La consigne pour le réemploi doit faire son grand retour
Trois ans après la publication de la loi anti-gaspillage (AGEC), le constat pour le secteur du réemploi reste amer.
Trois ans après la publication de la loi anti-gaspillage (AGEC), le constat pour le secteur du réemploi reste amer.
Yasmine Dahmane et Lucas Graffan sont co-fondateurs de Bibak, start-up française ayant développé un système digitalisé pour le réemploi et la consigne.
La consigne obligatoire, autrefois promise par Bérangère Couillard, a récemment été abandonnée par Christophe Béchu.
Dans ce contexte, la récente proposition de loi pour rehausser les objectifs de réemploi des emballages et généraliser la consigne en verre ainsi que la future mission d’évaluation de la loi AGEC, permettent de mettre en avant la nécessité d’un tel dispositif pour atteindre nos objectifs d’économie circulaire, qui sont aujourd’hui bien en deçà des attentes initiales.
Alors que Bruxelles a voté, tant bien que mal, un texte pour la réduction des emballages et des déchets d’emballages via le règlement européen en la matière, la France semble prendre du retard sur la question du réemploi.
Pourtant, le règlement européen prévoit des mesures similaires à celles de la loi AGEC, comme l’interdiction des emballages jetables pour la restauration sur place. Néanmoins, cette mesure peine à s’imposer en France, et nombreux sont les restaurateurs à outrepasser cette obligation avec comme principal argument l’infaisabilité financière et organisationnelle.
Pourtant, une solution tangible existe pour sortir de cette impasse, à savoir la consigne pour le réemploi, qui permettrait de passer d’une consommation linéaire à une économie circulaire.
Il est alors primordial que nos efforts se concentrent sur le réemploi. Il permet à des biens, qui ne sont pas des déchets, d’être utilisés à nouveau, tandis que le recyclage, lui, consiste à transformer les déchets.
En outre, le réemploi représente des gains environnementaux considérables. Selon l’ADEME, réemployer du verre plutôt que de le fabriquer pour un usage unique permet de réduire de 85% nos émissions de gaz à effet de serre liées à ce matériau.

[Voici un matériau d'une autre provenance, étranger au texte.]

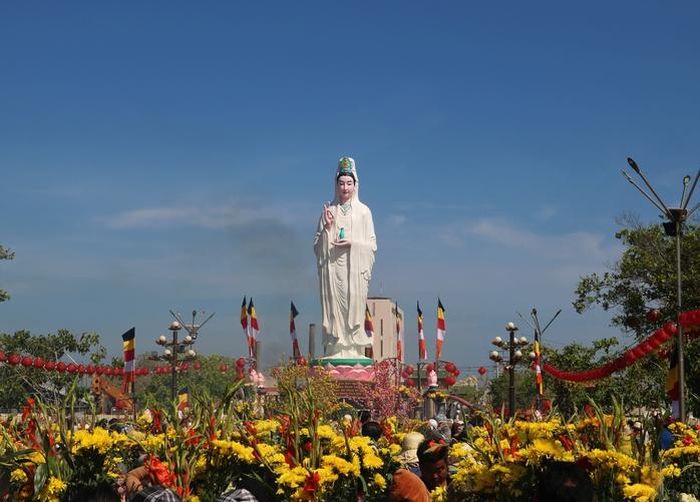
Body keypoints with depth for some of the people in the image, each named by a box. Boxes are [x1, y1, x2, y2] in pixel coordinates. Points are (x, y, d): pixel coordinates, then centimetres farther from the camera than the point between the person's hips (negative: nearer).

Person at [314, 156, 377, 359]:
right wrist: (327, 227, -7)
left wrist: (353, 243, -11)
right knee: (334, 307, -4)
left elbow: (372, 244, 5)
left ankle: (354, 349, -5)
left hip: (355, 268, -1)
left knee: (355, 305, -6)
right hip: (332, 268, 1)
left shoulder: (363, 211, 6)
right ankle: (335, 350, -4)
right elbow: (317, 245, 9)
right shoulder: (329, 210, 10)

Problème, la consigne, pour le réemploi du verre ou le recyclage du plastique, a tout bonnement été abandonnée par les pouvoirs publics sous la pression des collectivités territoriales et des élus locaux qui ont dénoncé la création d’un système de traitement et de collecte des déchets parallèle. Les collectivités ayant investi massivement pour anticiper la généralisation de la collecte des plastiques ne souhaitent pas voir cette manne financière aux mains d’organismes privés.
L’heure est donc à l’action et au soutien.
La filière du réemploi ne doit pas être tributaire, pour continuer à se développer, d’une potentielle réouverture des négociations au niveau territorial pour l’instauration d’un système de consigne. Il convient de rééquilibrer les montants alloués au réemploi et d’appliquer les mesures coercitives (malus, sanctions financières etc.) prévues par loi, sans quoi il sera difficile d’atteindre nos objectifs.
Dans le cadre du Plan de relance, l’ADEME, a été dotée d’une enveloppe de 40 millions d’euros pour 2021-2022 pour soutenir au réemploi des emballages, et éliminer les emballages plastiques. Qu’en est-il aujourd’hui des financements pour soutenir le secteur du réemploi ?
Les pouvoirs publics doivent soutenir financièrement les start-up qui innovent dans ce secteur. Sans aide, il ne sera pas possible d’éradiquer la vaisselle jetable dans les restaurants et des grands événements.
Malgré la clause de revoyure prévue en 2025 pour l’instauration de la consigne généralisée, la filière du réemploi nécessite une action collective pour changer d’échelle. Pour ce faire, elle doit bénéficier d’un soutien public et politique réel. Il est essentiel de ne pas laisser la gestion des déchets et de l’économie circulaire entre les seules mains des industriels du recyclage et des collectivités chargées des centres de tri.